Они опять помолчали, стоя рядом у борта.

— Этот пролив вроде иллюстрации к нашему разговору о современном положении, — сказал Солюс, — широкий, глубокий, с могучим течением, которое трудно преодолеть. Рассекает два континента начисто. На одном огни, на другом огни, где-то поярче, где-то побледнее. Однако взгляните вперед по курсу — огни не собираются воедино нигде. Наоборот, впереди берега двух континентов все дальше уходят друг от друга, образуя гибралтарскую горловину.
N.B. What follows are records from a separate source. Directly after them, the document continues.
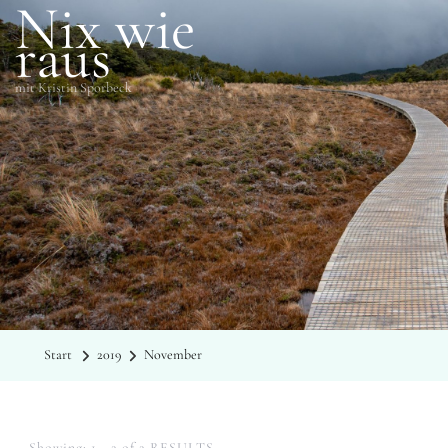
Nix wie
raus
mit Kristin Sporbeck
MONAT
November 2019
Start
2019
November
Showing: 1 - 2 of 2 RESULTS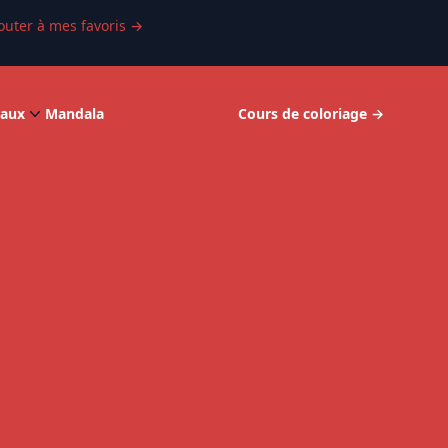
outer à mes favoris
→
aux
Mandala
Cours de coloriage
→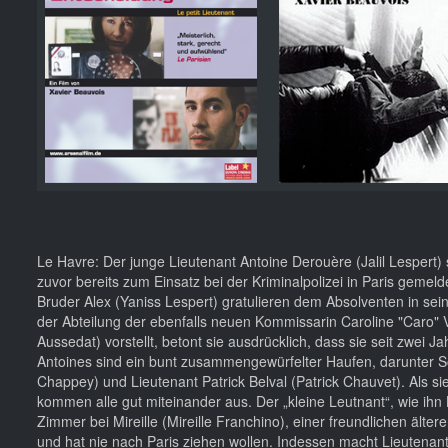
Le Havre: Der junge Lieutenant Antoine Derouère (Jalil Lespert) 
zuvor bereits zum Einsatz bei der Kriminalpolizei in Paris gemeld
Bruder Alex (Yaniss Lespert) gratulieren dem Absolventen in seiner
der Abteilung der ebenfalls neuen Kommissarin Caroline "Caro" Va
Aussedat) vorstellt, betont sie ausdrücklich, dass sie seit zwei 
Antoines sind ein bunt zusammengewürfelter Haufen, darunter S
Chappey) und Lieutenant Patrick Belval (Patrick Chauvet). Als 
kommen alle gut miteinander aus. Der „kleine Leutnant“, wie ihn
Zimmer bei Mireille (Mireille Franchino), einer freundlichen ält
und hat nie nach Paris ziehen wollen. Indessen macht Lieutenant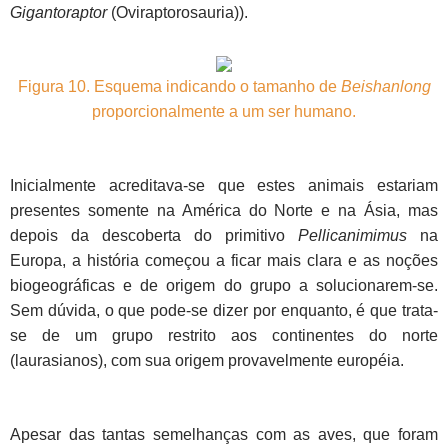
Gigantoraptor
(Oviraptorosauria)).
Figura 10. Esquema indicando o tamanho de
Beishanlong
proporcionalmente a um ser humano.
Inicialmente acreditava-se que estes animais estariam
presentes somente na América do Norte e na Ásia, mas
depois da descoberta do primitivo
Pellicanimimus
na
Europa, a história começou a ficar mais clara e as noções
biogeográficas e de origem do grupo a solucionarem-se.
Sem dúvida, o que pode-se dizer por enquanto, é que trata-
se de um grupo restrito aos continentes do norte
(laurasianos), com sua origem provavelmente européia.
Apesar das tantas semelhanças com as aves, que foram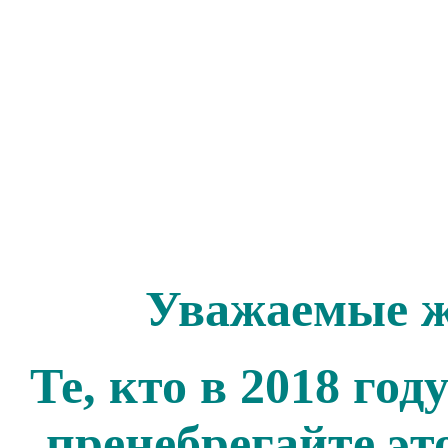
Уважаемые ж
Те, кто в 2018 го
пренебрегайте эт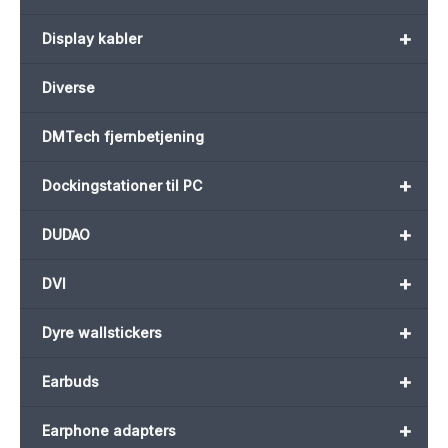
+
Display kabler
Diverse
DMTech fjernbetjening
+
Dockingstationer til PC
+
DUDAO
+
DVI
+
Dyre wallstickers
+
Earbuds
+
Earphone adapters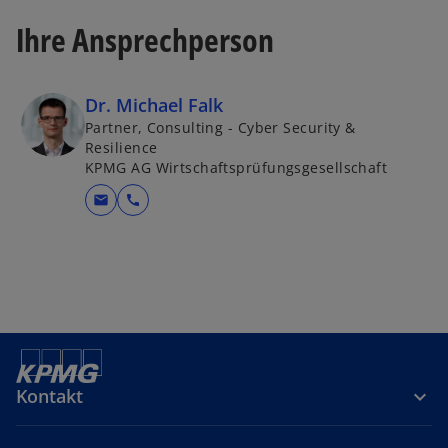
Ihre Ansprechperson
Dr. Michael Falk
Partner, Consulting - Cyber Security &
Resilience
KPMG AG Wirtschaftsprüfungsgesellschaft
mail
call
Kontakt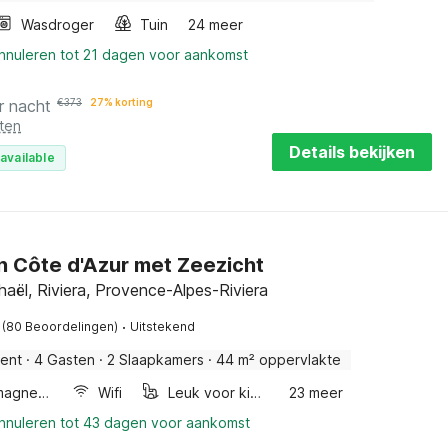
Wasdroger
Tuin
24 meer
annuleren tot 21 dagen voor aankomst
r nacht
€
373
27% korting
ten
Details bekijken
available
an Côte d'Azur met Zeezicht
aël, Riviera, Provence-Alpes-Riviera
·
(80 Beoordelingen)
Uitstekend
ent
·
4 Gasten
·
2 Slaapkamers
·
44 m² oppervlakte
Combimagnetron
Wifi
Leuk voor kinderen
23 meer
annuleren tot 43 dagen voor aankomst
И на обоих берегах по маяку — каждый призывно мигает, словно соревнуется с другим в яркости, только огоньки одиноких паромов прочерчивают этот мрак между двумя мирами.

— Разве здесь, в Гибралтаре, такая уж несовместимость между берегами? — усомнился Смолин.

— Конечно же, нет. Здесь связи прочные. Просто глядел сейчас на пролив, — и вдруг мысль пришла: вот так же и мы разделены в мире… В мире, который неделим.

— Что же делать?

— Работать! Вот вы, говорят, с Андреем Чайкиным придумали интересный прибор. Говорят, сверкать будет ярче молнии, если получится. Так ли?

— Не знаю, получится ли…

— Надо, чтобы получился! Надо работать! Другого не дано.

Солюс зябко повел плечами — ветер стал прохладнее, должно быть, дует уже с самого океана. Смолин подумал, что нейлоновая куртка плохо защищает от непогоды старые кости, а академик все же неизменно появляется на палубах именно в ней, будто она, старомодная, выгоревшая, заношенная, помогает старику хранить тот самый консерватизм взглядов, который, в сущности, и есть накопленная житейская мудрость ушедших и уходящих поколений.